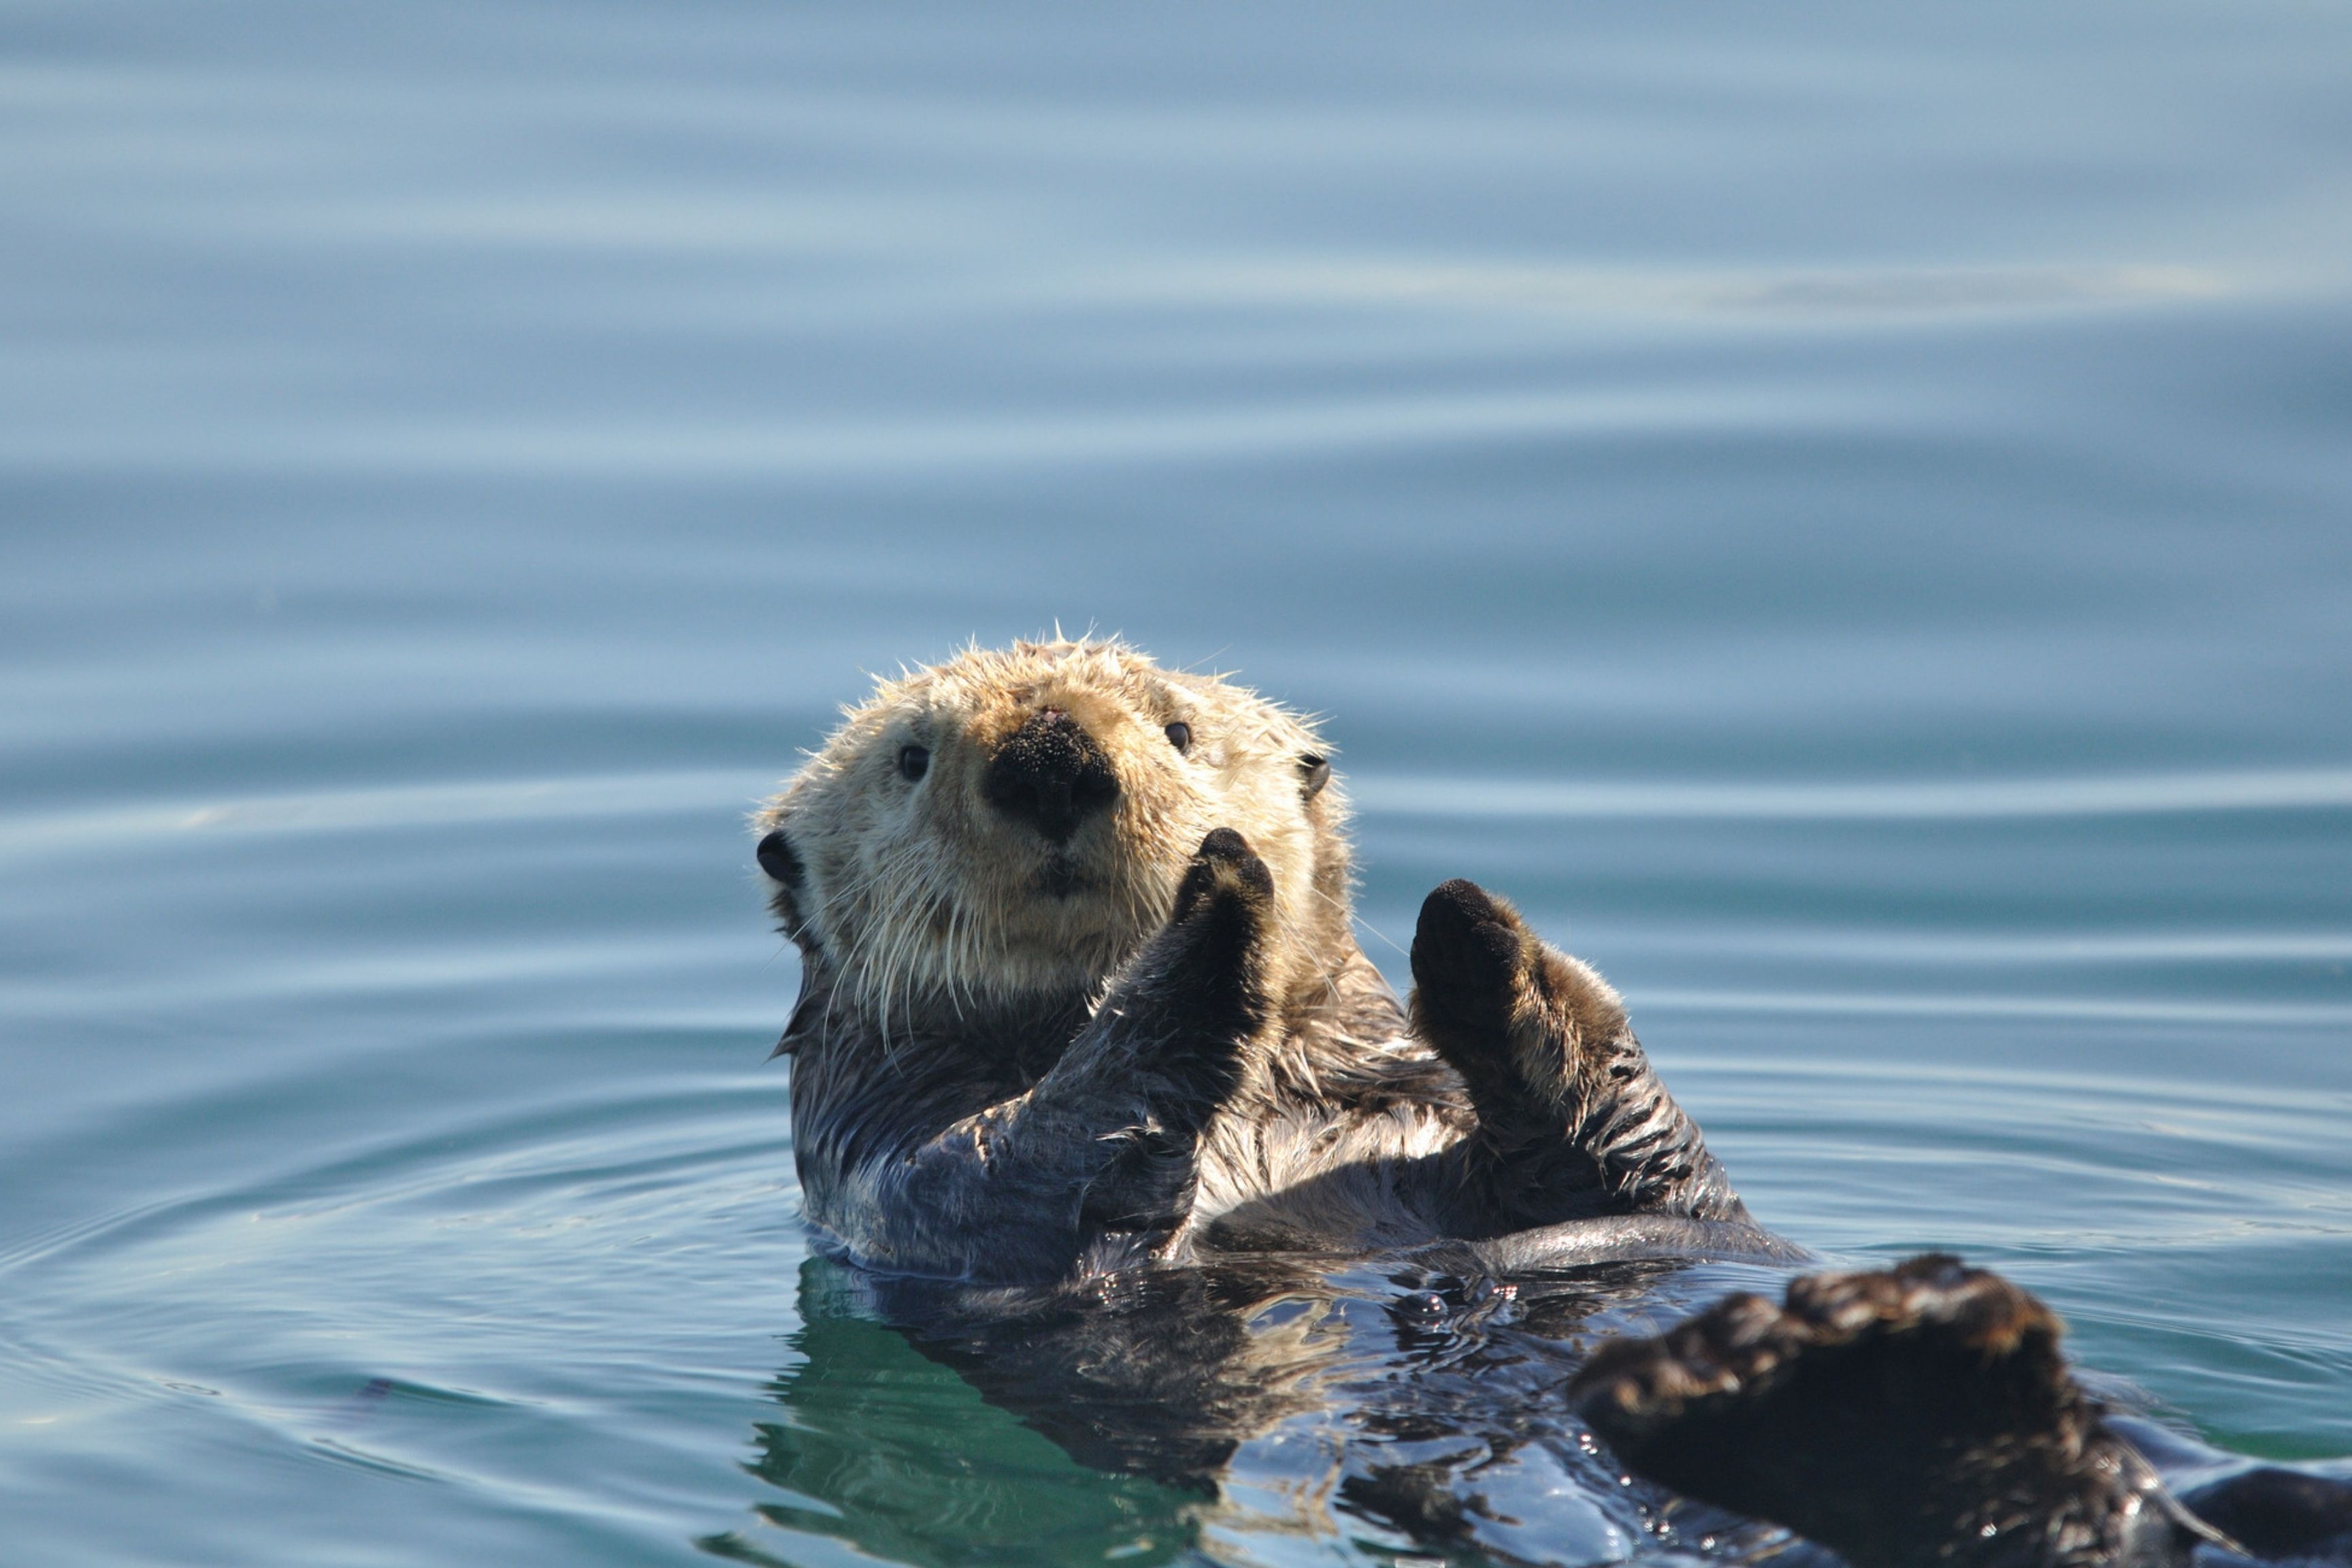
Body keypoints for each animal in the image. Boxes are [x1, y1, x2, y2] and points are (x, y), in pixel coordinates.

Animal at [753, 637, 1789, 1283]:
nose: (1048, 759)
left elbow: (1639, 1153)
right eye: (910, 759)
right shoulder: (902, 1176)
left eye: (1179, 732)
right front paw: (1220, 900)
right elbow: (1035, 1152)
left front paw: (1475, 939)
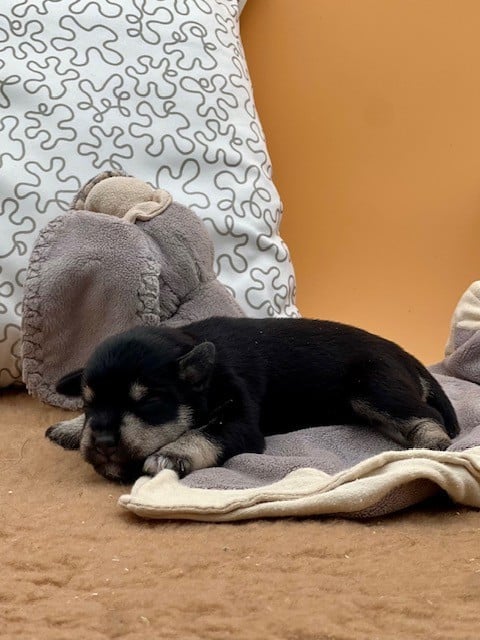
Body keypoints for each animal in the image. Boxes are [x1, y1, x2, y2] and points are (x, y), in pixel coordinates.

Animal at [46, 317, 459, 483]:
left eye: (147, 402)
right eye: (88, 404)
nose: (101, 441)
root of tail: (402, 352)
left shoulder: (240, 422)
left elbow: (204, 433)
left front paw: (173, 453)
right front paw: (71, 428)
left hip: (373, 387)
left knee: (423, 413)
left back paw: (432, 440)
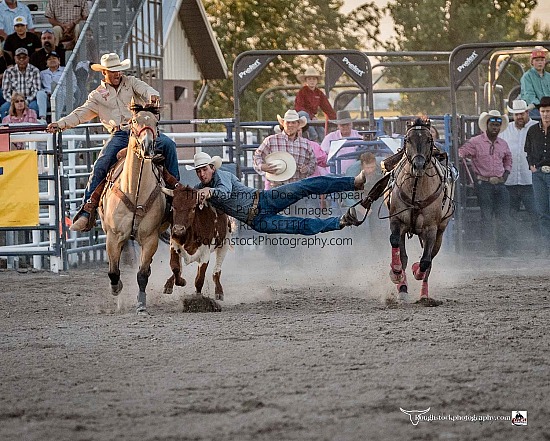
***
◆ Aim of the task
Scan the records above and report every line with the string "front".

◆ Result of this task
right front paw: (1220, 900)
left front paw: (1475, 939)
left front paw: (173, 453)
right front paw: (71, 428)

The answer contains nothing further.